Una guerra entre los optimistas a ultranza y los voceros de la amargura y de la derrota, parece ser el escenario recurrente que alberga la historia del hombre, una y otra vez, en cuanto se ve amenazada cierta estabilidad en sus maneras de vivir.
Hoy quisiera compartir con ustedes una reflexión sobre las ilusiones que los seres humanos tejemos y que a fuerza de nuestro anhelo de sobrevivir a la adversidad, convertimos en realidades.
Son una y cien veces las que escucho a mis amigos y a mis amigas, compañeros de una generación nacida entre los años 50 y 60; les escucho, decía, emitir sus juicios de remembranza: acusar a una actual juventud indolente, consumista, poco solidaria y con un enorme individualismo.
Les escucho y quiero imaginarlos en esa misma edad que critican, e imaginarlos, comprometidos, austeros, solidarios y preocupados por el bien común. Sin embargo cuando regreso mi reloj imaginario, miro a jóvenes ansiosos por probar alcohol a escondidas, fumar un carrujo de mota, preocupados, eso sí, por concluir una carrera; amenazados por las advertencias de sus respectivos padres, quienes les sentenciaron la urgencia de obtener un título o apresurarse a conseguir un trabajo, porque “no se les iba a mantener para siempre”.
Miro, eso sí, a pocos que elegían una profesión por verdadera pasión —ojo que no digo convicción que sería muy petulante—, y no para ser exitosos o tener lana.
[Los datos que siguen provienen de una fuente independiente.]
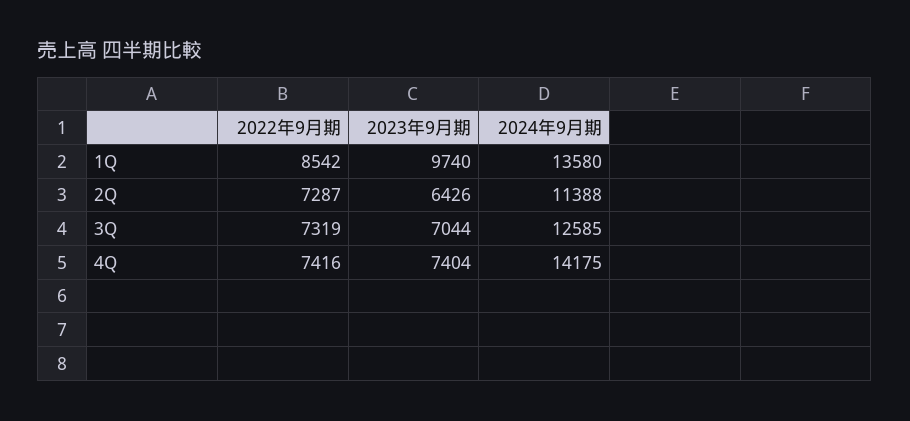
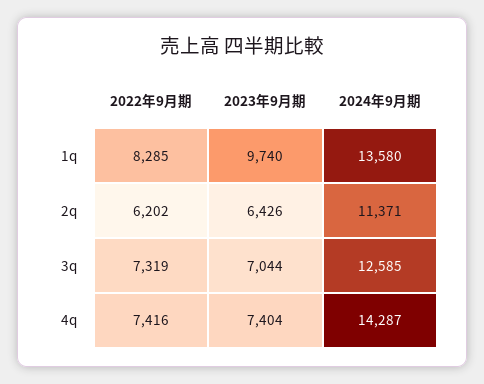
  {
    "2022年9月期": {
-     "1Q": 8542,
+     "1Q": 8285,
-     "2Q": 7287,
+     "2Q": 6202,
      "3Q": 7319,
      "4Q": 7416
    },
    "2023年9月期": {
      "1Q": 9740,
      "2Q": 6426,
      "3Q": 7044,
      "4Q": 7404
    },
    "2024年9月期": {
      "1Q": 13580,
-     "2Q": 11388,
+     "2Q": 11371,
      "3Q": 12585,
-     "4Q": 14175
+     "4Q": 14287
    }
  }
Igual que ahora: a unos cuantos.
Regreso la mirada y contemplo a una juventud que habría de demostrar su validez como varón o como mujer, anunciando su futuro matrimonio y regodeándose en el alcance de su madurez puesto que ya “sentaría cabeza” y dejaría atrás las locuras de la adolescencia —esto, claro está servía también para ocultar el embarazo no deseado, producto de la misma lívido que acompaña al ser humano desde que apareció en la tierra, pero no tenía condones—.
Miro a una juventud que se complacía en el desprecio de los homosexuales, construyendo chistes y burlas contra los maricones y mofándose de cuanto no cumpliera los estándares de una previsible clase media, a tal punto de darse por bendecido al no encarnar personajes como el de la India María, las ficheras, etcétera… Veo a una juventud que bailaba “fiebre de sábado en la noche” o se sentía intelectual por escuchar en sus “grabadoras”, a Led Zeppelin, solidarizarse con Silvio Rodríguez, Serrat o Pablo Milanés.
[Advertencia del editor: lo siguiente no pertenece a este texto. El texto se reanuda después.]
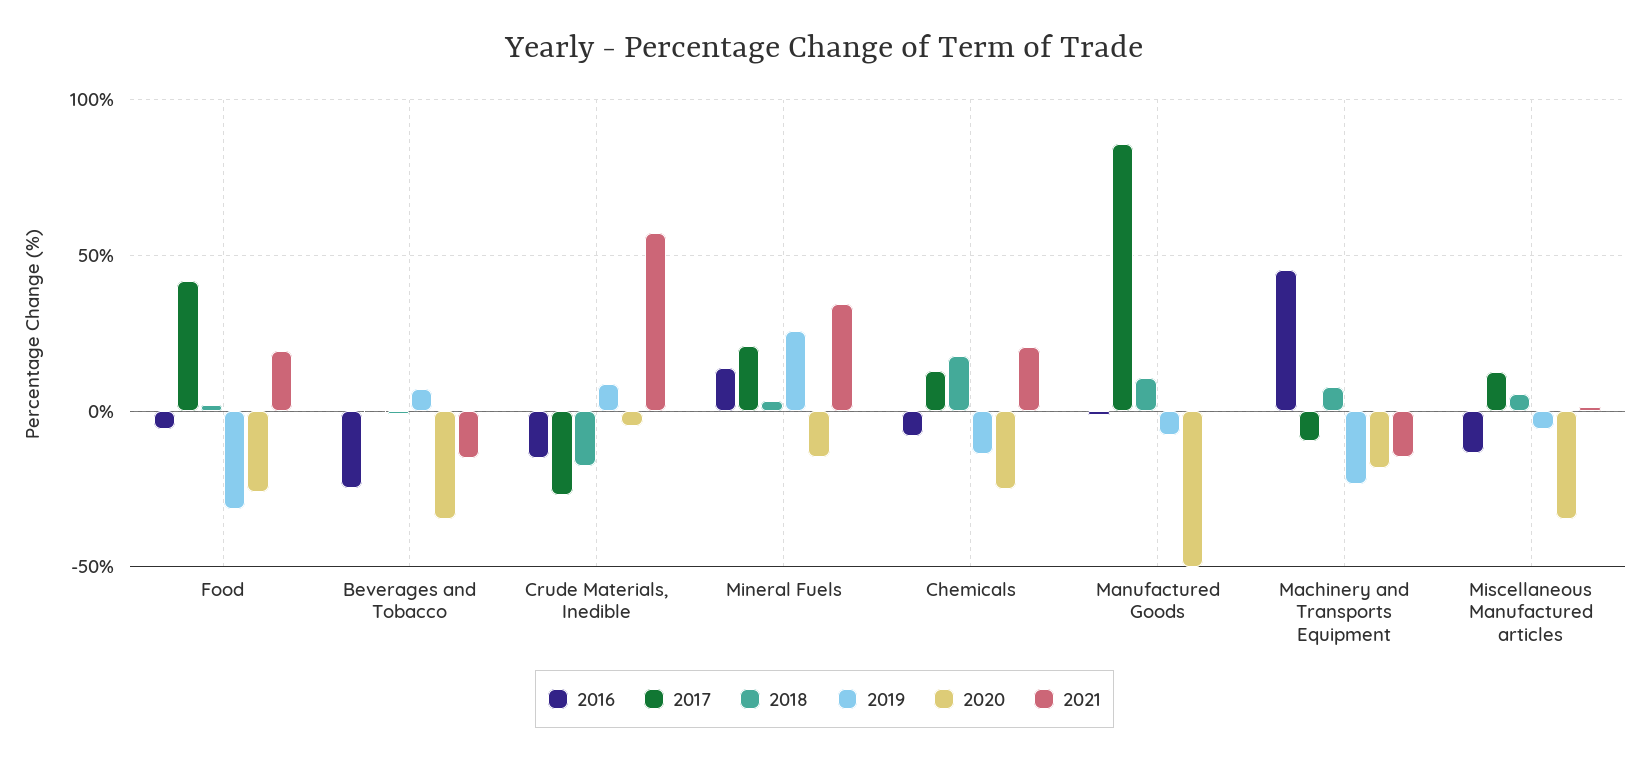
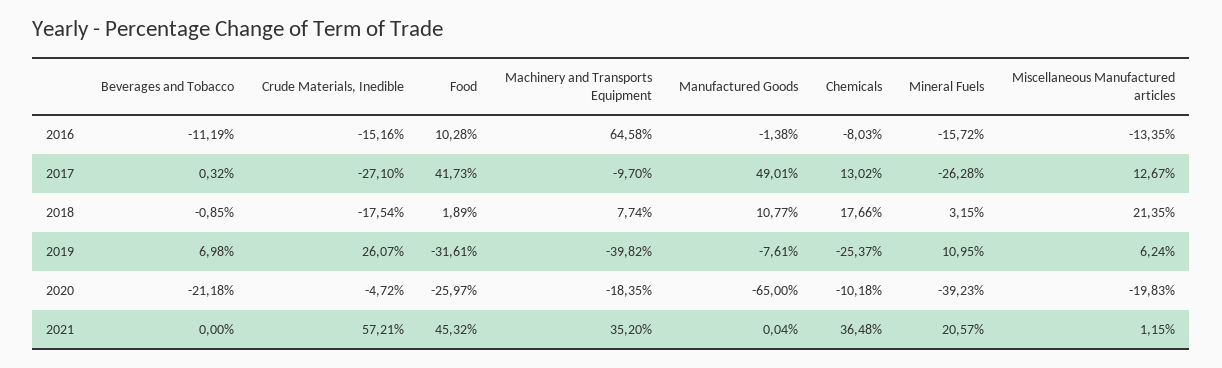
  {
    "2016": {
-     "Food": -5,
+     "Food": 10.28,
-     "Beverages and Tobacco": -25,
+     "Beverages and Tobacco": -11.19,
      "Crude Materials, Inedible": -15.16,
-     "Mineral Fuels": 15,
+     "Mineral Fuels": -15.72,
      "Chemicals": -8.03,
      "Manufactured Goods": -1.38,
-     "Machinery and Transports Equipment": 45,
+     "Machinery and Transports Equipment": 64.58,
      "Miscellaneous Manufactured articles": -13.35
    },
    "2017": {
      "Food": 41.73,
      "Beverages and Tobacco": 0.32,
      "Crude Materials, Inedible": -27.1,
-     "Mineral Fuels": 20,
+     "Mineral Fuels": -26.28,
      "Chemicals": 13.02,
-     "Manufactured Goods": 85,
+     "Manufactured Goods": 49.01,
      "Machinery and Transports Equipment": -9.7,
      "Miscellaneous Manufactured articles": 12.67
    },
    "2018": {
      "Food": 1.89,
      "Beverages and Tobacco": -0.85,
      "Crude Materials, Inedible": -17.54,
      "Mineral Fuels": 3.15,
      "Chemicals": 17.66,
      "Manufactured Goods": 10.77,
      "Machinery and Transports Equipment": 7.74,
-     "Miscellaneous Manufactured articles": 5
+     "Miscellaneous Manufactured articles": 21.35
    },
    "2019": {
      "Food": -31.61,
      "Beverages and Tobacco": 6.98,
-     "Crude Materials, Inedible": 10,
+     "Crude Materials, Inedible": 26.07,
-     "Mineral Fuels": 25,
+     "Mineral Fuels": 10.95,
-     "Chemicals": -15,
+     "Chemicals": -25.37,
      "Manufactured Goods": -7.61,
-     "Machinery and Transports Equipment": -25,
+     "Machinery and Transports Equipment": -39.82,
-     "Miscellaneous Manufactured articles": -5
+     "Miscellaneous Manufactured articles": 6.24
    },
    "2020": {
      "Food": -25.97,
-     "Beverages and Tobacco": -35,
+     "Beverages and Tobacco": -21.18,
      "Crude Materials, Inedible": -4.72,
-     "Mineral Fuels": -15,
+     "Mineral Fuels": -39.23,
-     "Chemicals": -25,
+     "Chemicals": -10.18,
-     "Manufactured Goods": -50,
+     "Manufactured Goods": -65,
      "Machinery and Transports Equipment": -18.35,
-     "Miscellaneous Manufactured articles": -35
+     "Miscellaneous Manufactured articles": -19.83
    },
    "2021": {
-     "Food": 20,
+     "Food": 45.32,
-     "Beverages and Tobacco": -15,
+     "Beverages and Tobacco": 0,
      "Crude Materials, Inedible": 57.21,
-     "Mineral Fuels": 35,
+     "Mineral Fuels": 20.57,
-     "Chemicals": 20,
+     "Chemicals": 36.48,
      "Manufactured Goods": 0.04,
-     "Machinery and Transports Equipment": -15,
+     "Machinery and Transports Equipment": 35.2,
      "Miscellaneous Manufactured articles": 1.15
    }
  }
Y no, no miro tampoco a una pléyade de héroes del 68: miro a jóvenes que poseían un escenario acorde para despertar y rebelarse, pero que al cabo del tiempo —salvo sus muy honrosas excepciones—, también se vendieron al sistema y son los abuelos de los actuales Millennials.
Tengo la edad suficiente para mirar desde distintos balcones del tiempo y no, no veo a una juventud mejor; miro a la creadora de los actuales jóvenes a quienes ha aplicado la destructiva frase de “que mis hijos tengan lo que yo no tuve”.
Miro a una juventud, hoy barbada, flácida, tal vez calva y canosa que cree que la indolencia actual de una generación cuyo estándar de valor radica en el consumo desmedido y en la protesta cómoda; es un perfil bajado del cielo y producto de los “tiempos modernos”, en los que “ellos” —no sabemos quiénes—, tienen la culpa de lo que pasa en el mundo.
Tengo una profesión que me permite ver a padres protectores, tejedores de una moral de la cintura para abajo y a quien preocupa otorgar a sus hijos el Ipad 45; o bien a padres de actuales criminales, hijos de la miseria y del otro lado de esa sociedad despreciada por la clase media de los 70.
Y como dice mi querida Mafalda: “Cuando miro a la gente vacacionando, me da la impresión de que nadie tiene la culpa de nada”.
Y, por cierto, no, amigos, nuestro México tampoco era mejor antes de la llegada de Trump al poder. Ese pobre xenofóbico no tiene la culpa de nuestra falta de educación cívica, de nuestra falta de respeto mutuo, de nuestro agandallamiento permanente y de nuestra corrupción privada y oficial; no tiene la culpa de que creamos que “pensar bonito” es el motor de la solidaridad y el cambio, ni de que hayamos creado una generación que, voltea los ojos al país del “progreso” y se deja la piel a mitad del Río Bravo…
Tú, y yo, amigo lector, tenemos mucha responsabilidad de lo que le pasa a nuestros jóvenes y a nuestro país. No fuimos, ni somos santos.